Ever since I told my first story live back in July of 2011 at the Nuyorican Poet’s Café in New York City, I’ve fallen in love with storytelling. On Thursday night I was fortunate enough to win another Moth StorySLAM, my second in a row and sixth overall.
Here’s what I love about live storytelling so much:
Back in April of this year, I completed my fourth novel. I also wrote my first short story in more than a decade.
My novel is scheduled for publication in the fall of 2014. A handful of people have read the first draft, and I expect to hear from my editor soon about revisions (though I’m sure it’s already absolutely perfect). But the vast majority of readers will have to wait more than a year to read the book.
I submitted the short story to a literary magazine. I should receive a response in September. I have no idea when it would be published if accepted.
That’s a minimum of a 17 month wait for the novel and a 5 month wait on the short story.
On Monday I wrote a story about the time a girlfriend and I went to the Virginia State Fair to see a two-headed cow.

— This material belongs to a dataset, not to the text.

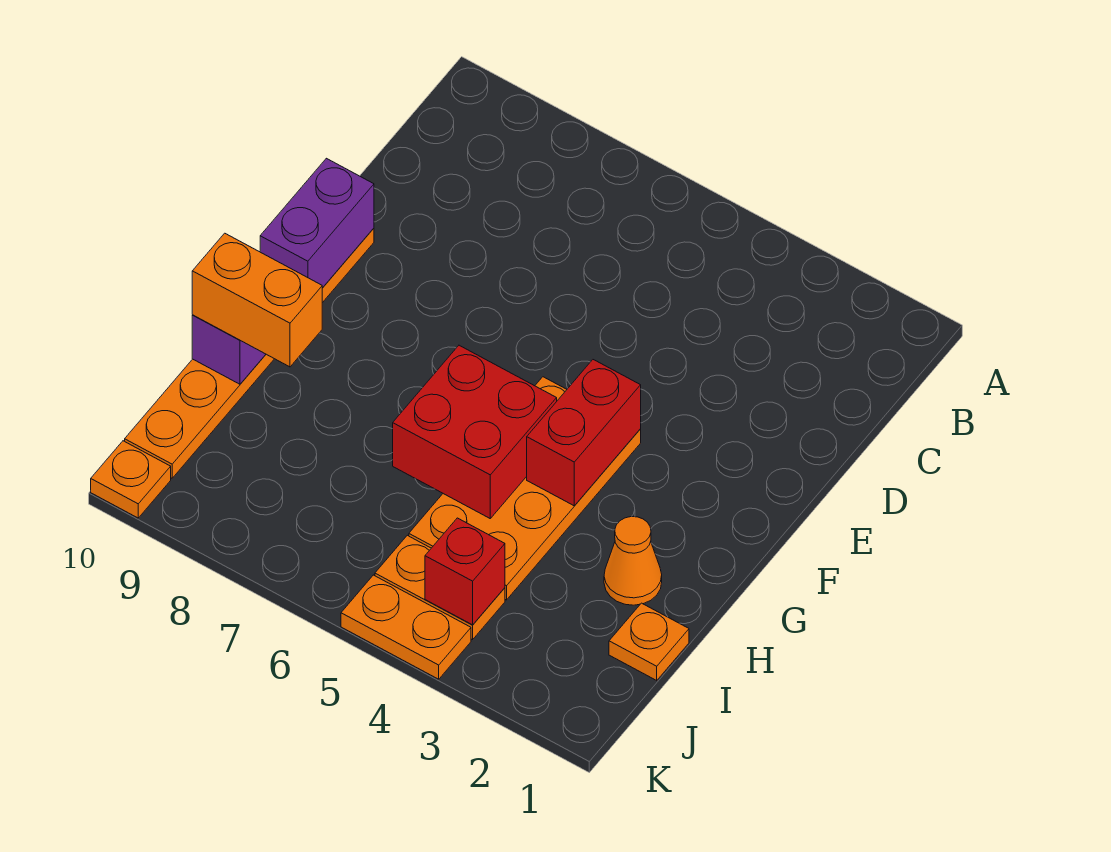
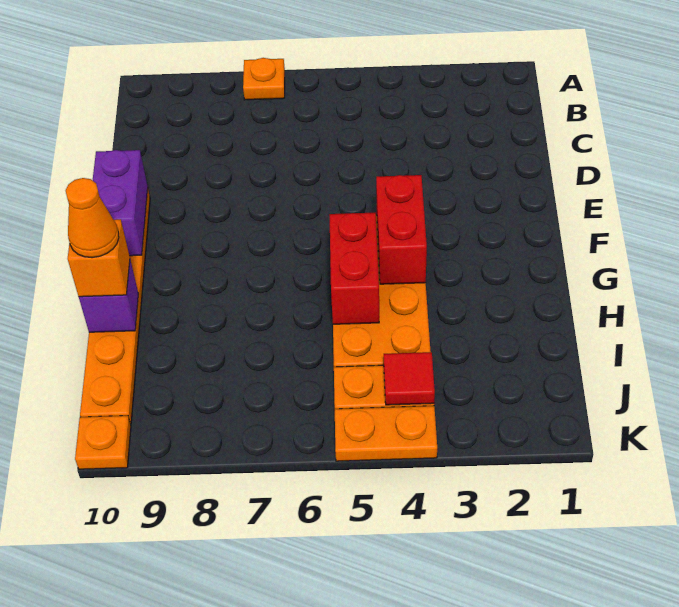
red 2x2 brick [393,345,557,518] -> red 1x2 brick [329,213,379,324]
orange 1x1 cone [604,517,662,605] -> orange 1x1 cone moved to [66,178,119,258]
orange 1x2 brick [192,233,322,367] -> orange 1x1 brick [68,219,130,297]
orange 1x1 plate [609,603,689,680] -> orange 1x1 plate moved to [243,58,285,100]
red 1x1 brick [425,518,505,625] -> red 1x1 tile [384,352,435,405]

I revised the story on Tuesday and Wednesday and then told the story to Elysha on the drive to New York on Thursday. She assisted with further revisions, making suggestions for sections to cut and assisting me with word choice to maximize humor.
About an hour before the StorySLAM, I walked about 40 blocks over to Housing Works from my sister-in-law’s apartment in midtown, speaking and revising the story along the way. I actually removed a large chunk of the story during my walk after realizing that I wasn’t going to be able to keep the story under six minutes. I texted Elysha to see if she approved of the change, and she did.
About two hours later, I took the stage and told my story.
When I was finished, the audience’s reaction instantly told me how I had performed. I didn’t know if I would win the competition, but I knew that my hard work had paid off. The volume of their applause and cheers instantly told me that I had done well.
The judges confirmed the audience’s opinion by awarding me with high scores, and I was fortunate to maintain my lead throughout the night.
Immediate feedback. That’s what I love about storytelling. I prepare a story over a period of a week or so and then receive immediate feedback about my performance in the form of audience response, and in the case of The Moth, numerical scores.
Having grown up playing a lot of videogames, I’m the kind of person who wants to know how I’m doing at all times. I want to know my score, my opponent’s score, the all-time highest score and everything in between.
Storytelling, and especially competitive storytelling, affords me that opportunity. When I have finished telling a story onstage, I know exactly where I stand.
It’s the lack of immediate feedback that makes novels and short stories so challenging. Even when my next novel publishes in the fall, the response from readers will trickle in over the course of a year or more.
Granted the novel allows me to reach more readers, and in the case of my last book, in more than 20 countries around the world. but the waiting is hard. Many authors will tell you that it’s one of the hardest part of writing.
When I have a story to tell, fiction or nonfiction, I don’t want to wait to share it with my readers. I want to tell it now. Have it heard now. Receive feedback now.
Storytelling fulfills this need while I wait for my other stories to wind their way through the agonizingly slow cogs of the publishing world.